● **Assignment**: Each entry must be output exactly as it appears.

Dataset records Block Start

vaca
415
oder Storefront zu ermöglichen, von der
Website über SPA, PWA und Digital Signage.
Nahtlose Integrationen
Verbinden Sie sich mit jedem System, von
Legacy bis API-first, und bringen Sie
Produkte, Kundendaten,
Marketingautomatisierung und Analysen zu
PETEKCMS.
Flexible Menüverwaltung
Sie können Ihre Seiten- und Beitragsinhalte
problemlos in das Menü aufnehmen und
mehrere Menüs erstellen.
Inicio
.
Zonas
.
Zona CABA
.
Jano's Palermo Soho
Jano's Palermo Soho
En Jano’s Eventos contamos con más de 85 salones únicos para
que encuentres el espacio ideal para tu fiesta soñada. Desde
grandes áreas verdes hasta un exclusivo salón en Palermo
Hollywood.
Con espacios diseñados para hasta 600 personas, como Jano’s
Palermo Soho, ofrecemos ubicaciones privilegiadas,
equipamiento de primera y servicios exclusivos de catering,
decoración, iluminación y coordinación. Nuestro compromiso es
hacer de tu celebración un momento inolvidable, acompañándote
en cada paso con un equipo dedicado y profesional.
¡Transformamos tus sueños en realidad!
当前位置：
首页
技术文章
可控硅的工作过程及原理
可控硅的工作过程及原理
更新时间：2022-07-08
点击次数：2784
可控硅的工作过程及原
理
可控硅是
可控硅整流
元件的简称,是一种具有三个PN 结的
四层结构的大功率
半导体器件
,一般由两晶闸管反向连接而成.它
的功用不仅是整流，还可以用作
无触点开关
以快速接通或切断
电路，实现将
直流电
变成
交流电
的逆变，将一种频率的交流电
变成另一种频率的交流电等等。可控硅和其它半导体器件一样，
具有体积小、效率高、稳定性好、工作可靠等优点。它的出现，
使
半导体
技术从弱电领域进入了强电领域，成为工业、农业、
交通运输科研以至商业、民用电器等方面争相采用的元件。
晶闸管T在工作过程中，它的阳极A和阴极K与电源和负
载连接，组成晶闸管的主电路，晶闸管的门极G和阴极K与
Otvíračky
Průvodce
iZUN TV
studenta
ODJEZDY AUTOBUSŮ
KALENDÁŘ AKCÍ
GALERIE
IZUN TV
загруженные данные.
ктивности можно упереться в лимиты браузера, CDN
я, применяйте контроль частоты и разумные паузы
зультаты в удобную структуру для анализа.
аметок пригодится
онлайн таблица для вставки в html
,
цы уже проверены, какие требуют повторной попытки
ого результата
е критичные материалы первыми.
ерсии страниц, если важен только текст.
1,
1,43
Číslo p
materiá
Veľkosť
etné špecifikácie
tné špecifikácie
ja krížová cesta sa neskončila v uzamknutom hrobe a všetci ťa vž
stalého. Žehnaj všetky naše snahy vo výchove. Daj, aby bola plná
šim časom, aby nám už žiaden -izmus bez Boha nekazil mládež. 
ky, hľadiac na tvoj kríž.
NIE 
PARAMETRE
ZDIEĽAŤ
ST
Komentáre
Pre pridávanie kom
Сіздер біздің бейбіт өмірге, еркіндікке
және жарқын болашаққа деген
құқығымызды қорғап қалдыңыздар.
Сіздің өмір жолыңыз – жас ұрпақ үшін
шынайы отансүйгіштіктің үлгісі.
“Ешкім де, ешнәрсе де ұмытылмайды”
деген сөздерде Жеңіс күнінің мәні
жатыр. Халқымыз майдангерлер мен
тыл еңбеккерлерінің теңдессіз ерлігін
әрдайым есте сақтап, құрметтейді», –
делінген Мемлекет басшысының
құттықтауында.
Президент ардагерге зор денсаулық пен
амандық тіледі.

Dataset records Block End

● **Solution**:
vaca
415
oder Storefront zu ermöglichen, von der
Website über SPA, PWA und Digital Signage.
Nahtlose Integrationen
Verbinden Sie sich mit jedem System, von
Legacy bis API-first, und bringen Sie
Produkte, Kundendaten,
Marketingautomatisierung und Analysen zu
PETEKCMS.
Flexible Menüverwaltung
Sie können Ihre Seiten- und Beitragsinhalte
problemlos in das Menü aufnehmen und
mehrere Menüs erstellen.
Inicio
.
Zonas
.
Zona CABA
.
Jano's Palermo Soho
Jano's Palermo Soho
En Jano’s Eventos contamos con más de 85 salones únicos para
que encuentres el espacio ideal para tu fiesta soñada. Desde
grandes áreas verdes hasta un exclusivo salón en Palermo
Hollywood.
Con espacios diseñados para hasta 600 personas, como Jano’s
Palermo Soho, ofrecemos ubicaciones privilegiadas,
equipamiento de primera y servicios exclusivos de catering,
decoración, iluminación y coordinación. Nuestro compromiso es
hacer de tu celebración un momento inolvidable, acompañándote
en cada paso con un equipo dedicado y profesional.
¡Transformamos tus sueños en realidad!
当前位置：
首页
技术文章
可控硅的工作过程及原理
可控硅的工作过程及原理
更新时间：2022-07-08
点击次数：2784
可控硅的工作过程及原
理
可控硅是
可控硅整流
元件的简称,是一种具有三个PN 结的
四层结构的大功率
半导体器件
,一般由两晶闸管反向连接而成.它
的功用不仅是整流，还可以用作
无触点开关
以快速接通或切断
电路，实现将
直流电
变成
交流电
的逆变，将一种频率的交流电
变成另一种频率的交流电等等。可控硅和其它半导体器件一样，
具有体积小、效率高、稳定性好、工作可靠等优点。它的出现，
使
半导体
技术从弱电领域进入了强电领域，成为工业、农业、
交通运输科研以至商业、民用电器等方面争相采用的元件。
晶闸管T在工作过程中，它的阳极A和阴极K与电源和负
载连接，组成晶闸管的主电路，晶闸管的门极G和阴极K与
Otvíračky
Průvodce
iZUN TV
studenta
ODJEZDY AUTOBUSŮ
KALENDÁŘ AKCÍ
GALERIE
IZUN TV
загруженные данные.
ктивности можно упереться в лимиты браузера, CDN
я, применяйте контроль частоты и разумные паузы
зультаты в удобную структуру для анализа.
аметок пригодится
онлайн таблица для вставки в html
,
цы уже проверены, какие требуют повторной попытки
ого результата
е критичные материалы первыми.
ерсии страниц, если важен только текст.
1,
1,43
Číslo p
materiá
Veľkosť
etné špecifikácie
tné špecifikácie
ja krížová cesta sa neskončila v uzamknutom hrobe a všetci ťa vž
stalého. Žehnaj všetky naše snahy vo výchove. Daj, aby bola plná
šim časom, aby nám už žiaden -izmus bez Boha nekazil mládež. 
ky, hľadiac na tvoj kríž.
NIE 
PARAMETRE
ZDIEĽAŤ
ST
Komentáre
Pre pridávanie kom
Сіздер біздің бейбіт өмірге, еркіндікке
және жарқын болашаққа деген
құқығымызды қорғап қалдыңыздар.
Сіздің өмір жолыңыз – жас ұрпақ үшін
шынайы отансүйгіштіктің үлгісі.
“Ешкім де, ешнәрсе де ұмытылмайды”
деген сөздерде Жеңіс күнінің мәні
жатыр. Халқымыз майдангерлер мен
тыл еңбеккерлерінің теңдессіз ерлігін
әрдайым есте сақтап, құрметтейді», –
делінген Мемлекет басшысының
құттықтауында.
Президент ардагерге зор денсаулық пен
амандық тіледі.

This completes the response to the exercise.